**Document passage**:
※ ※ ※
Among the interesting benefits of writing a blog like this,
focusing as it does on the end of industrial civilization, are the opportunities
it routinely affords for a glimpse at the stranger side of the collective thinking
of our time. The last few weeks have been an unusually good source of that
experience, as a result of one detail of the Retrotopia narrative I’ve been
developing in the posts here.
The detail in question is the system by which residents of
my fictional Lakeland Republic choose how much infrastructure they want to have
and, not incidentally, to pay for via their local tax revenues. It’s done on a
county-by-county basis by majority vote. The more infrastructure you want, the
higher your taxes are; the more infrastructure you can do without, the less of
your income goes to the county to pay for it. There are five levels, called
tiers, and each one has a notional date connected to it: thus tier five has the
notional date of 1950, and corresponds to the infrastructure you’d expect to
find in a county in the Midwestern states of the US in that year: countywide
electrical, telephone, water, and sewer service; roads and related
infrastructure throughout the county capable of handling heavy automobile use;
and mass transit—specifically, streetcars—in the towns.
※ ※ ※
**Records**:

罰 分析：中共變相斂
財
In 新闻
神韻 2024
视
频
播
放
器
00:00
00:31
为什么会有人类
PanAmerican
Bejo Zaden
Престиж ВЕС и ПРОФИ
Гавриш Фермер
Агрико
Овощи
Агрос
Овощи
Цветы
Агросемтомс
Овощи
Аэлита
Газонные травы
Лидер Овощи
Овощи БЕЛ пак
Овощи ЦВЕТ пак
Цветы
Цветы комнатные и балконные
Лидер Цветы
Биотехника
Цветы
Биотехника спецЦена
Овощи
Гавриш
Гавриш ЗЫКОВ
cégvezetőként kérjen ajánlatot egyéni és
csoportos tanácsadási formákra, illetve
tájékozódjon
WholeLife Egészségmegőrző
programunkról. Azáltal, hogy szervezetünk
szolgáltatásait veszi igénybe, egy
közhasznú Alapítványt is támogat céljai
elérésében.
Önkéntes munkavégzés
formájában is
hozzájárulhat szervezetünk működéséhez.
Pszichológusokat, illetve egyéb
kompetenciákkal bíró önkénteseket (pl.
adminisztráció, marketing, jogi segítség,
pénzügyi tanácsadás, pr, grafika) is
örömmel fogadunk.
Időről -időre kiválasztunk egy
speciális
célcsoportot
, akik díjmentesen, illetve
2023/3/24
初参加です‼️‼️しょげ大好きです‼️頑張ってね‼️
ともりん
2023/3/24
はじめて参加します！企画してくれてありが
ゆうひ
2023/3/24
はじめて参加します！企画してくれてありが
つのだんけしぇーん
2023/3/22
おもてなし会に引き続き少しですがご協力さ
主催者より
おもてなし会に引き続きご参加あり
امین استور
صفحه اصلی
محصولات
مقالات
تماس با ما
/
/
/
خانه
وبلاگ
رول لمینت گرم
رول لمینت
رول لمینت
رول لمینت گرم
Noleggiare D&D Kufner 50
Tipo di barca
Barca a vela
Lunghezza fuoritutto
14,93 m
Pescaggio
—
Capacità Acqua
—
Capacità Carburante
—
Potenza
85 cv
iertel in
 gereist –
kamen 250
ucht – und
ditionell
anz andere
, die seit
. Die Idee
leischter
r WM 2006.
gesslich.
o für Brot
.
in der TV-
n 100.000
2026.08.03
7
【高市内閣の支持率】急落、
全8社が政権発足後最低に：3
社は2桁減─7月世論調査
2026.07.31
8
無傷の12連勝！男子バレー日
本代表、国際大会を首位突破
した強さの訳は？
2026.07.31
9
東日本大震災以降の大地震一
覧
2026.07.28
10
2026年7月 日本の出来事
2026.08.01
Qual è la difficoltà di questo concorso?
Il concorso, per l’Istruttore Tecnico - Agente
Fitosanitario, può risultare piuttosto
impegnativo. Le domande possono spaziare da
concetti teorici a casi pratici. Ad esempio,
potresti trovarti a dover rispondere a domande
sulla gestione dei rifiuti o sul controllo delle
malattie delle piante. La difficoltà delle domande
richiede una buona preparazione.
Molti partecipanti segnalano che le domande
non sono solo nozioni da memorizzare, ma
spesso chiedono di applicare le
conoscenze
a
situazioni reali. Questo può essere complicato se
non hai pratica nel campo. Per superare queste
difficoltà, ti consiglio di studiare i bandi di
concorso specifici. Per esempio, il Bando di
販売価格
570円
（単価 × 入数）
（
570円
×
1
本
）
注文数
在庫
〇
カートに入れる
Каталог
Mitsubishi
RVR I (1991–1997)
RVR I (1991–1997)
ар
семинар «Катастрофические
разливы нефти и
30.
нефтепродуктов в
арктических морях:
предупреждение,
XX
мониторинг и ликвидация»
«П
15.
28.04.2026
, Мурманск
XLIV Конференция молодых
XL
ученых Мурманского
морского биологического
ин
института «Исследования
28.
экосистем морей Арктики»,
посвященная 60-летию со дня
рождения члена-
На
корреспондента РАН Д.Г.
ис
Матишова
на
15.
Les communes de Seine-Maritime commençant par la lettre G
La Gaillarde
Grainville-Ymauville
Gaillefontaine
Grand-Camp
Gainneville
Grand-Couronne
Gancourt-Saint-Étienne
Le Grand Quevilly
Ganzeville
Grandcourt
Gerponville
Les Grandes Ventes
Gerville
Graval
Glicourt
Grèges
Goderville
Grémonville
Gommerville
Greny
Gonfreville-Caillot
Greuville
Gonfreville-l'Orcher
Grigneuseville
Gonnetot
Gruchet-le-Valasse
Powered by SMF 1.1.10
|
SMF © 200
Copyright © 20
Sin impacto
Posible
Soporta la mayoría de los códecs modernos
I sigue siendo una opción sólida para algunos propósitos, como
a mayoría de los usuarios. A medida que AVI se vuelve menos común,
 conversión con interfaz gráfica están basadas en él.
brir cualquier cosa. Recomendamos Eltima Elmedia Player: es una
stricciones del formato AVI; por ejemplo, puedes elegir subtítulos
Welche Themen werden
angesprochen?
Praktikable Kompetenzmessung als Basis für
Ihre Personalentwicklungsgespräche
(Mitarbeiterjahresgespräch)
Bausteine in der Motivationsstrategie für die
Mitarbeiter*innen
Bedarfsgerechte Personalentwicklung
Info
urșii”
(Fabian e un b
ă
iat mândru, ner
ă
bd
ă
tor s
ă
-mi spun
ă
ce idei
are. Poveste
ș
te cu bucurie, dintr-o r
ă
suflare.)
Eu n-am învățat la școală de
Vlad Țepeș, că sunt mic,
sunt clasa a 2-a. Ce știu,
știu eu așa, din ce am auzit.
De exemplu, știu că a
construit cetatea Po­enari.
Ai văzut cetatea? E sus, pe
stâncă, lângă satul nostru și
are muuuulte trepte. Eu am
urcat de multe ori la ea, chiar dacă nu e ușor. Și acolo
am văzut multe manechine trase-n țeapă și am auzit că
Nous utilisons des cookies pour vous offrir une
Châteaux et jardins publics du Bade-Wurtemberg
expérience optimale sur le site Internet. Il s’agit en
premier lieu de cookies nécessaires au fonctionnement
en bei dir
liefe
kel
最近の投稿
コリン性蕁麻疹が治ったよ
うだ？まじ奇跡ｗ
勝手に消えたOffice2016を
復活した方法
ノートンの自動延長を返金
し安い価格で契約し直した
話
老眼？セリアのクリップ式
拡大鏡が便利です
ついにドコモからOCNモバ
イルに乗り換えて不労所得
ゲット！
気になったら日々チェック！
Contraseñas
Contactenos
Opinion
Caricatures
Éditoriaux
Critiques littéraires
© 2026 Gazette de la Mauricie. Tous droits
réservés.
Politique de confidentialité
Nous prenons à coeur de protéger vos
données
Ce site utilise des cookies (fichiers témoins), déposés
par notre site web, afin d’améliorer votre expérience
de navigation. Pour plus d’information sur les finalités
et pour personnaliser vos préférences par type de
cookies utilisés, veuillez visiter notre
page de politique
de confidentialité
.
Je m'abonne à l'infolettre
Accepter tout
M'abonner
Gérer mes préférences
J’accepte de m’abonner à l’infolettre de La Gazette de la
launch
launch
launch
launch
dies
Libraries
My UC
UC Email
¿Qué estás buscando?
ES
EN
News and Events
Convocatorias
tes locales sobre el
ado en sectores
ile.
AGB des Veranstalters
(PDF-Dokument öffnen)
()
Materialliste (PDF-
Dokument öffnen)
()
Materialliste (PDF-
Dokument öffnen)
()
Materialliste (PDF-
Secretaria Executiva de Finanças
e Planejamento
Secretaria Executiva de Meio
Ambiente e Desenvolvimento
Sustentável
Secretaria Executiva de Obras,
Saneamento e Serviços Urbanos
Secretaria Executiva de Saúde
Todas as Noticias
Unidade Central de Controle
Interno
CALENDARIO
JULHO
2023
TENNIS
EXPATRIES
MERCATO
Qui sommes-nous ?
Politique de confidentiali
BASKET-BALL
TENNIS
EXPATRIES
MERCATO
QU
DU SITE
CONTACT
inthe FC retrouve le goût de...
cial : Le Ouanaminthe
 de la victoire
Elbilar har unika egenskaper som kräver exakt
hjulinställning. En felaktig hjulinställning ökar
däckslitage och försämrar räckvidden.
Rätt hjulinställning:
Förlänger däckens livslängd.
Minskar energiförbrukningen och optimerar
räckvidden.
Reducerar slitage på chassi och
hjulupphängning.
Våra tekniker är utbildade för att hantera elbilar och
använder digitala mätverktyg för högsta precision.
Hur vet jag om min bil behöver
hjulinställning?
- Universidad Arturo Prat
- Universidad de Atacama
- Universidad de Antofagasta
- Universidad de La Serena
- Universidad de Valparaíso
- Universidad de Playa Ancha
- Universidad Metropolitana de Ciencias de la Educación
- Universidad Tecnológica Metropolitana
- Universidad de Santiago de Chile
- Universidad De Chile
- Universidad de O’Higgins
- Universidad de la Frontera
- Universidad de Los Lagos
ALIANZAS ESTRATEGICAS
※ ※ ※
**Written task**:
Please answer these questions about the blog passage above, one line each:
(a) What is the name of the narrative being developed in the blog's posts?
(b) How do residents of the Lakeland Republic decide how much infrastructure their county will have?
(c) What notional date goes with tier five?

**Reply**:
(a) Retrotopia
(b) By majority vote, county by county
(c) 1950